Cette semaine, nous avons aussi lu dans la presse que le Rennais Roulleau investissait dans un important négociant de vin en Gironde.
Nous lisions aussi, il y a quelques jours, que la nouvelle présidence de CMB-Arkéa avait un peu maille à partir avec son ex-président qui discutait un « départ-restant » pour diriger la nouvelle filiale vinicole et bordelaise du groupe bancaire.
Comme toujours en Bretagne, tout est lecture et compréhension des contrastes. Si tout ceci n’est que l’exploitation d’un marche pied finistérien pour assoir des positions très personnelles, ça ne colle pas avec l’esprit de la Terre du pays breton et ça ne tiendra pas.
Si c’est une collaboration qui porte les idées d’un tous gagnants contre les vents contraires, là nous sommes dans ce que nous portons profondément.
Comme le projet Hectar n’est pas contrôlé par une gouvernance mutualiste bretonne, sœur de ses ainées historiques, il n’est pas bon pour l’avenir de la Bretagne.

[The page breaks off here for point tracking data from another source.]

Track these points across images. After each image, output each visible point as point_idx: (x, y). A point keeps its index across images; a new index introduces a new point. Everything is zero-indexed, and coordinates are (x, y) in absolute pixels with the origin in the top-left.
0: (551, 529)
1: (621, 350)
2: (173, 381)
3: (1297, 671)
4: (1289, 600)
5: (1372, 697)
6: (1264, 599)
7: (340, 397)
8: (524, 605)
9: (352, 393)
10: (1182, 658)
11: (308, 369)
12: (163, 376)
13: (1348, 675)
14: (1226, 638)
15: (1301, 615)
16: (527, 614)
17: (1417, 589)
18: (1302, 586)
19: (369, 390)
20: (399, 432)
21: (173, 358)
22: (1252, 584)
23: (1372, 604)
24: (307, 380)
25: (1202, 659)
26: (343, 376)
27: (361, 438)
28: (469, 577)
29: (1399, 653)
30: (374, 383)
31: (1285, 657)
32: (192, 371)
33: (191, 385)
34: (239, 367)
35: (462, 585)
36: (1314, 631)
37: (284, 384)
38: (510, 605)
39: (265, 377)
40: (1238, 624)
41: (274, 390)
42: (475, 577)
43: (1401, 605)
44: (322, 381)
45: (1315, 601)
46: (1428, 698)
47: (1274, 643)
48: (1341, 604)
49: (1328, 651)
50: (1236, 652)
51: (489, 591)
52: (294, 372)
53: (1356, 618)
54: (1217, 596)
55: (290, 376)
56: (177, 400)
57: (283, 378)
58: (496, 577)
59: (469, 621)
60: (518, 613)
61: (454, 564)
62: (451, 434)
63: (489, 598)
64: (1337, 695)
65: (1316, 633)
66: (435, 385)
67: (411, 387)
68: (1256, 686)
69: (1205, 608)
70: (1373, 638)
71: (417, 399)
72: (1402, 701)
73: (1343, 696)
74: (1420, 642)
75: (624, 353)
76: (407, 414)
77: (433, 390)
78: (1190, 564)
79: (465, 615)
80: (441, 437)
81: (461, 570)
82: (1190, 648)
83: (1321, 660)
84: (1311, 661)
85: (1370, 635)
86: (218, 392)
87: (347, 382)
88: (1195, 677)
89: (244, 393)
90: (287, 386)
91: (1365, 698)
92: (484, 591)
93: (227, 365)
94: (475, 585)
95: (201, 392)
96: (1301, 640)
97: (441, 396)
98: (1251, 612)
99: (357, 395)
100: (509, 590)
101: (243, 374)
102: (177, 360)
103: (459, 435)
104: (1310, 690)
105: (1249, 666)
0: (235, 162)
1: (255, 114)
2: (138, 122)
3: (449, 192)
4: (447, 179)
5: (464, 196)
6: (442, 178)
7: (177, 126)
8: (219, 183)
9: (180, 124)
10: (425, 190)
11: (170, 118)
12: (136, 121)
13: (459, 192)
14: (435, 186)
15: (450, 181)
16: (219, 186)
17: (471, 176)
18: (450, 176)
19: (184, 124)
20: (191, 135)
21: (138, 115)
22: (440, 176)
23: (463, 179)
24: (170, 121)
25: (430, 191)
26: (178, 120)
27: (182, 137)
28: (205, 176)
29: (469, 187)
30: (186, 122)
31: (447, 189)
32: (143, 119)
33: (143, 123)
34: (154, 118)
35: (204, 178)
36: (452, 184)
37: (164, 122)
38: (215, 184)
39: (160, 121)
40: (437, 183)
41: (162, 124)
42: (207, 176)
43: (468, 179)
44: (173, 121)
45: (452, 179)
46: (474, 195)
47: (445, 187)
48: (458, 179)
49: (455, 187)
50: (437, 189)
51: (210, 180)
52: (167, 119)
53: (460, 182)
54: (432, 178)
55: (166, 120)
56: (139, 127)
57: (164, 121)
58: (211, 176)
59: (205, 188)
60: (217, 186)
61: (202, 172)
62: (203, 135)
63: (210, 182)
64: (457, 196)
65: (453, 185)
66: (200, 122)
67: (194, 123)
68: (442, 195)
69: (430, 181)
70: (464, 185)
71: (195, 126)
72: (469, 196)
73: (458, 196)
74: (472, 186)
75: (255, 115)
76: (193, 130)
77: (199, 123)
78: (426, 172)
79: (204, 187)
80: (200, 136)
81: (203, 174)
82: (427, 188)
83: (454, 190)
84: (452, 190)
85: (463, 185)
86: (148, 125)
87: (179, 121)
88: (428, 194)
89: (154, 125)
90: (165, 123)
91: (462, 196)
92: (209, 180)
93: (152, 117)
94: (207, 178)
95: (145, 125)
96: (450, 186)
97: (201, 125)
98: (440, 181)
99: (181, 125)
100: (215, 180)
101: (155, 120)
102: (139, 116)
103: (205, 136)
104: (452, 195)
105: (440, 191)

Nous devons nous organiser pour construire une alternative que nous maîtriserons comme on maîtrise son destin.
2 commentaires
Je répète , trop souvent sans doute, que ce qui est important pour pour chacun de nous, c’est ce qui se passe là où il vit. La puissante personnalité bretonne, historiquement celtique Européenne, reste ancrée dans la géographie penn ar Bed, qui n’a empêché aucun Breton d’aller voir ailleurs de quelle manière l’herbe y est verte, sans forcément oublier ses sources propres. Quand Saint Pol Roux dit « Bretagne est univers », il dit que chaque individualité a quelque chose de Breton en elle. Nous sommes de Terre et de mer, de sable et de ressac, roc et douceur, vent et marée, d’infini face au grand large, de tendre abri dans les replis de terrain ou de rias secrètes. Nous sommes des Terriens appelés par le mouvement rond de la Terre à explorer tous les mondes. Le danger c’est, comme d’habitude, la mort nichée dans l’oubli de ses sources vitales, géographie-source qui façonne les corps et les âmes de manière personnalisée, construisant obstinément langue, langues, histoire, innovations, jusqu’à l’universel. L’époque actuelle est sur la pente d’avoir à passer du local au général, du particulier à l’universel, sans oublier quelle source alimente chacun en charge d’apporter sa pierre à l’édifice, mondialisé désormais, qui veut aller dans le sens du triomphe de la vie. Nous y trouverons tous notre compte si nous sommes dans la vérité de nos lignées, assez forts pour savoir que l’exil, le nomadisme, le métissage sont des adaptations indispensables en cas de nécessité. Soyons rassurés. Notre géographie est le coffre-fort de nos ressources historiques, de notre héritage. Et c’est vrai pour chaque peuple de la Terre. Cette géographie ne disparaitra qu’avec la fin du monde.
Xavier Niel est une merde, point final. Ces gens tel que lui sont des destructeurs de cultures, de racines, et j’en passe. Ils sont le fruit de ce microcosme bourgeois parisien qui gangrène non seulement la Bretagne, mais la France entière.